It’s important to consider whether hospitals should be allowed to release patients to the streets. I was recently in the hospital with an 18-year-old man with bipolar disorder. He was so disruptive in his manic state that the hospital discharged him even though he had no place to go. It’s not the first time I’ve seen a hospital discharge a patient to the streets (Mental Illness and Homelessness). It made me wonder if hospitals should be allowed to release patients to the streets.
Mentally Ill Patients Released to the Streets Regularly
In Indiana, it is illegal for a state hospital to release a patient to the streets. This caused me to be in the state hospital for no real medical reason for three months. Short-term facilities, however, have no such restriction. Homelessness is extremely stressful and it’s hard to be in recovery when you’re homeless. Frequently, the streets worsen symptoms, sending the patient to either jail or the emergency room. This is not right.
Hospitals currently do little more than offer a list of homeless shelters and a wish for good luck. Yet we can’t turn hospitals into homeless shelters. Perhaps hospitals should hire social workers with experience in helping the homeless with mental illness and make connections for the patient. Maybe homeless shelters and hospitals can form a partnership to help get the patient a place to stay. The only reason a patient should be discharged to the streets is because they choose that–which I’ve seen happen twice.
When a homeless patient at an Indiana hospital is discharged, the treatment team works to find the person a bed in a shelter. In fact, the hospital I go to even has its own homeless shelter for adults with mental illness. If the person refuses the help, the social worker warns them that homelessness may make things worse, but ultimately leaves the choice up to the person. This is what we need to do–do what we can but leave the choice up to the patient. There should be ample opportunity to get off the streets–some people, however, choose that life.
Mentally Ill Patients Are Commonly Homeless
Homelessness is a common problem for people with mental illness. I’ve been homeless twice, both times due to abuse–once from an ex-fiance, once from a staff member at a boarding home. Each time I was able to get into a shelter and get back on my feet. However, not everyone is that lucky. Some people can’t get into shelters due to substance abuse or mental illness that is actively manifesting itself. So sometimes hospitals are de facto homeless shelters, especially during inclement weather.
We’ve all seen the “crazy street person” pushing a shopping cart full of trash, preaching a rambling sermon, or wandering around the parking lot shouting to him/herself.
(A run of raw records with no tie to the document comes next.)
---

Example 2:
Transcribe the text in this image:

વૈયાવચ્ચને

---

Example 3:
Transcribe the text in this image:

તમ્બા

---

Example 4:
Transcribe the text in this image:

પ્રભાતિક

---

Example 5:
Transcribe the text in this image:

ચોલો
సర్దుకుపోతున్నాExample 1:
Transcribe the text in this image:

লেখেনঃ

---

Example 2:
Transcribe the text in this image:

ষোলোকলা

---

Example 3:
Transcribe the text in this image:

I’ve been that person. Typically this person has an underlying dual diagnosis and is not getting regular treatment since they’re homeless. It’s a vicious cycle–if they could get the right kind of treatment they could probably hold onto a place to live, but since they don’t have a place to live they don’t get the right kind of treatment. And more often than not they’re hostile to treatment, only getting treatment once they become a danger to themselves or others. But it’s not hopeless–if we can get people sane and sober long enough to realize the mess they’re in, they can change–I did. It is possible.
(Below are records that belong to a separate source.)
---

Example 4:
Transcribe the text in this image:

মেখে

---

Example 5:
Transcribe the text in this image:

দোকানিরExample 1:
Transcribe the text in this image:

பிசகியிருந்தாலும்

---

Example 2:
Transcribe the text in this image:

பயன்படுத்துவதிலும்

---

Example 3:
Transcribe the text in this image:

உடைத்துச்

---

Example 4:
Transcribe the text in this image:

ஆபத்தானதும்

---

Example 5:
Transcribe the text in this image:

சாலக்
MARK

How to Keep Mentally Ill Patients Off the Streets
Want to help? Good. We need more people like you. My church has an active ministry to the homeless I frequently participate in–see if your church has something similar or consider starting one yourself. Consider volunteering at a local homeless shelter. You can do anything from playing with the children to teaching a self-defense class. You could volunteer at an organization that aids homeless people with mental illness (Business of Schizophrenia: Homelessness and Mental Illness). Or just walk around the street with several peanut butter sandwiches and offer them to the homeless. All you need is time and a little creativity.
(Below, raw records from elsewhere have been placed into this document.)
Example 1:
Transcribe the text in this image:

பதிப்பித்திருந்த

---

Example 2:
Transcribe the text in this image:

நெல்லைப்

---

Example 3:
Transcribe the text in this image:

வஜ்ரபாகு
Be patient with homeless people with mental illness. I’ll admit that’s not my strong point. Frequently, they just need a break–for something to go their way. Sometimes hearing your story, especially if you have a mental illness, can help them realize there’s hope for them, too. Try to get them into treatment, even if it’s something as simple as an Alcoholics Anonymous meeting or a free support group. Do what you can and leave the rest up to the person.
Advocate for more funding for hospitals and homeless shelters. Demand accountability from your elected representatives. Every problem has a solution–some are just more complex than others. Anybody can help. It just takes the individual to realize that.